In its comparison of the old-and-new UCPs, it says: Sub-Article 23(b) incorporates a rule on transhipment.

Depending on the mode of transport used, transhipment and its consequences differ. Thus, the definition of transhipment in a port-to-port bill of lading needed clarification based on comments received from the shipping companies and maritime associations. Accordingly, this sub-Article defines transhipment for the purposes of this Article.

Now check this sub-Article 23(b), and you will find it says: For the purpose of this Article, transhipment means unloading and reloading from one vessel to another vessel during the course of ocean carriage from the port of loading to the port of discharge stipulated in the Credit.

You should then carry-on and read sub-Article 23(c), which tells you: Unless transhipment is prohibited by the terms of the Credit, banks will accept a bill of lading which indicates that the goods will be transhipped, provided that the entire ocean carriage is covered by one and the same bill of lading. All pretty simple up to now, according to Golding: If all terms and conditions are met, we'll accept it.

But he suggests that you should then look at sub-Article 23(d), because it says: Even if the Credit prohibits transhipment, banks will accept a bill of lading which: i. indicates that transhipment will take place as long as the relevant cargo is shipped in Container(s), Trailer(s) and/or LASH barge(s) as evidenced by the bill of lading, provided that the entire ocean carriage is covered by one and the same bill of lading. (See how important that is?) ii. incorporates clauses stating that the carrier reserves the right to tranship. (For further references see Article 26).

Why - if transhipment now seems to be a completely acceptable practice to the Chamber, and its wise words in UCP 500 - do so many buyers of goods (who use the loc as their credit mechanism for payments) demand that transhipment be prohibited? Is it because they are all still worried about damage or pilferage in this extra handling of the cargo en-route? Not really, according to Karl Kisteman, head of Standard General's marine underwriting department, and a senior member of AMUSA (Association of Marine Underwriters of SA).

It is more, he added, just a case of most buyers sticking by their traditional loc conditions.

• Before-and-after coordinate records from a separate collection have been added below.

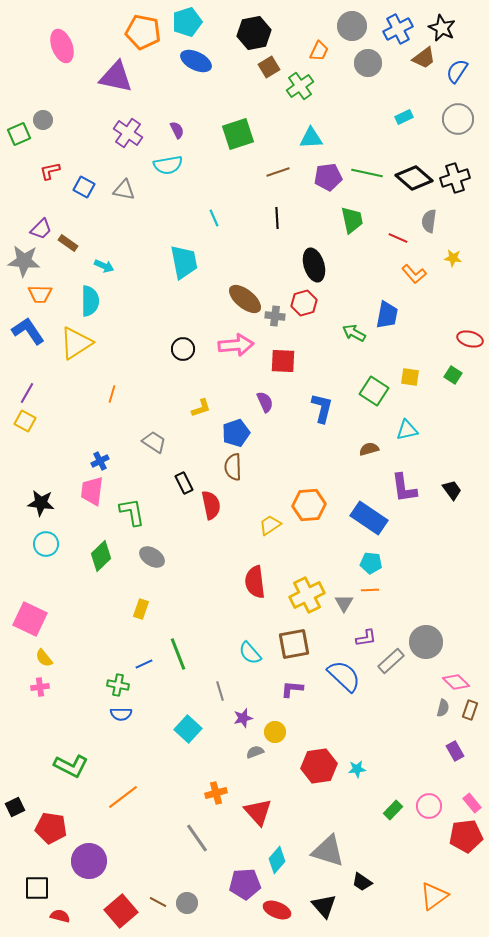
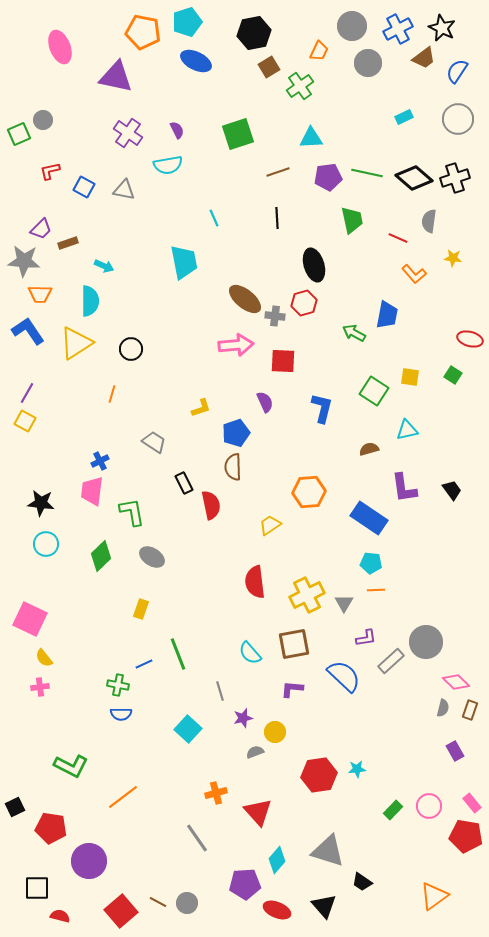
pink ellipse at (62, 46): moved 2 px left, 1 px down
brown rectangle at (68, 243): rotated 54 degrees counterclockwise
black circle at (183, 349): moved 52 px left
orange hexagon at (309, 505): moved 13 px up
orange line at (370, 590): moved 6 px right
red hexagon at (319, 766): moved 9 px down
red pentagon at (466, 836): rotated 16 degrees clockwise
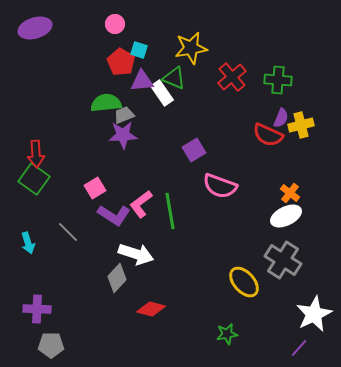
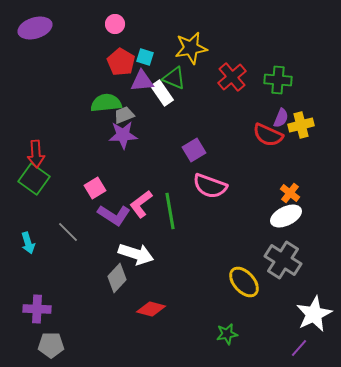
cyan square: moved 6 px right, 7 px down
pink semicircle: moved 10 px left
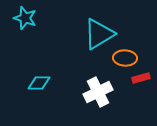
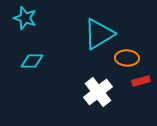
orange ellipse: moved 2 px right
red rectangle: moved 3 px down
cyan diamond: moved 7 px left, 22 px up
white cross: rotated 12 degrees counterclockwise
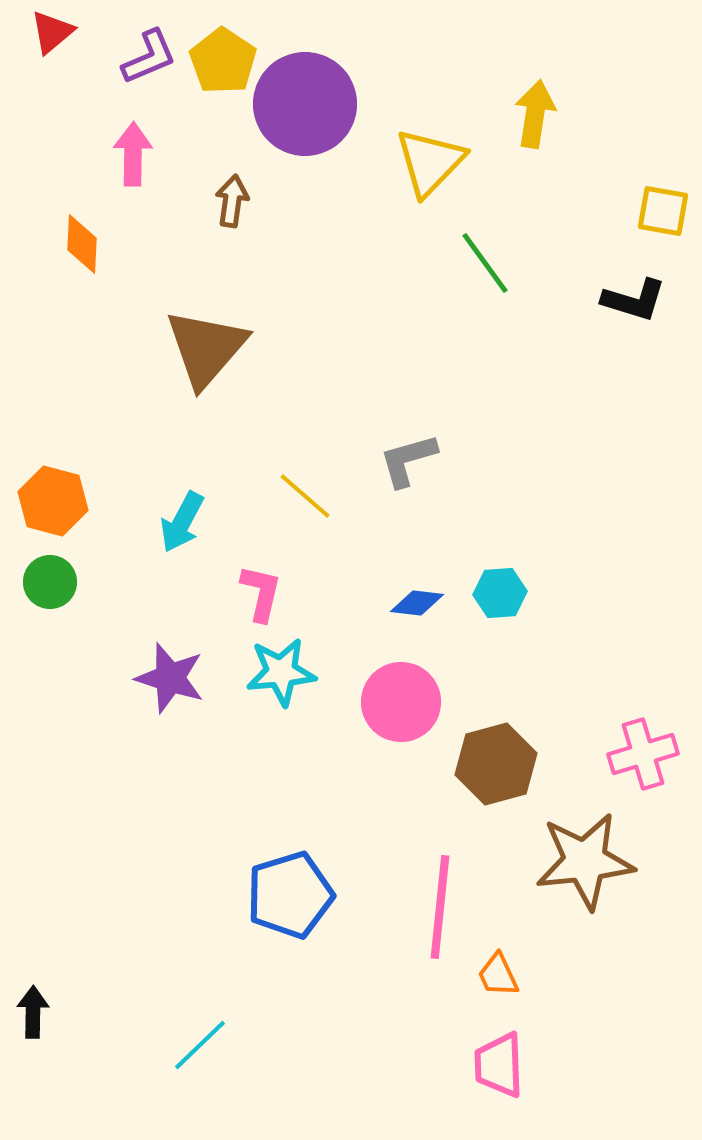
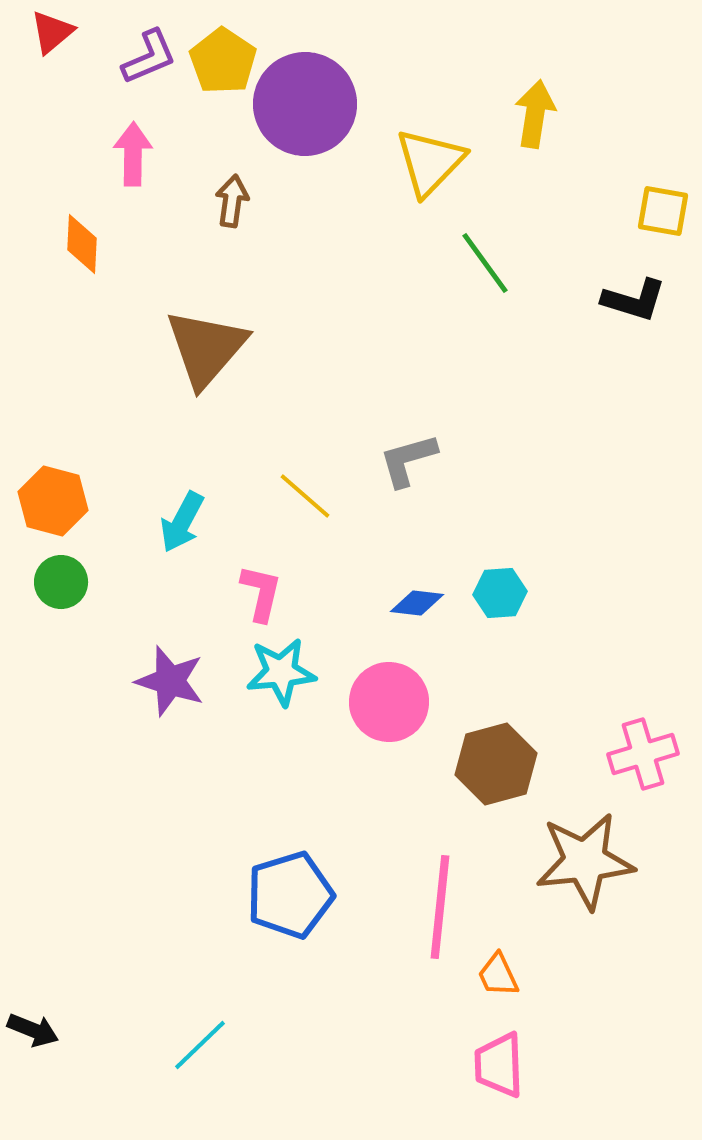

More of a problem comes up for us when these people with their traditional locs demand cover for war on land - and we can't give this, he said. And the buyer would need to change this demand. On the transhipment side of things, and looking at an SA exporter, Kisteman suggests that it's all in the contract between this SA seller and his foreign buyer.

The seller must arrange an insurance as per the buyer's requirements - every dot-and-comma of it, he said. Nobody - banks or anybody - can alter these.

It's therefore up to the SA seller to get the buyer to change the terms of the loc. So, for our ship operators who feel their hard-laid plans for transhipment are being thwarted by outdated bank or insurance institutions, think again. It's up to you to persuade your shipper clients to get their customers to change their loc conditions, or look at sub-Article 23(d) of UCP 500.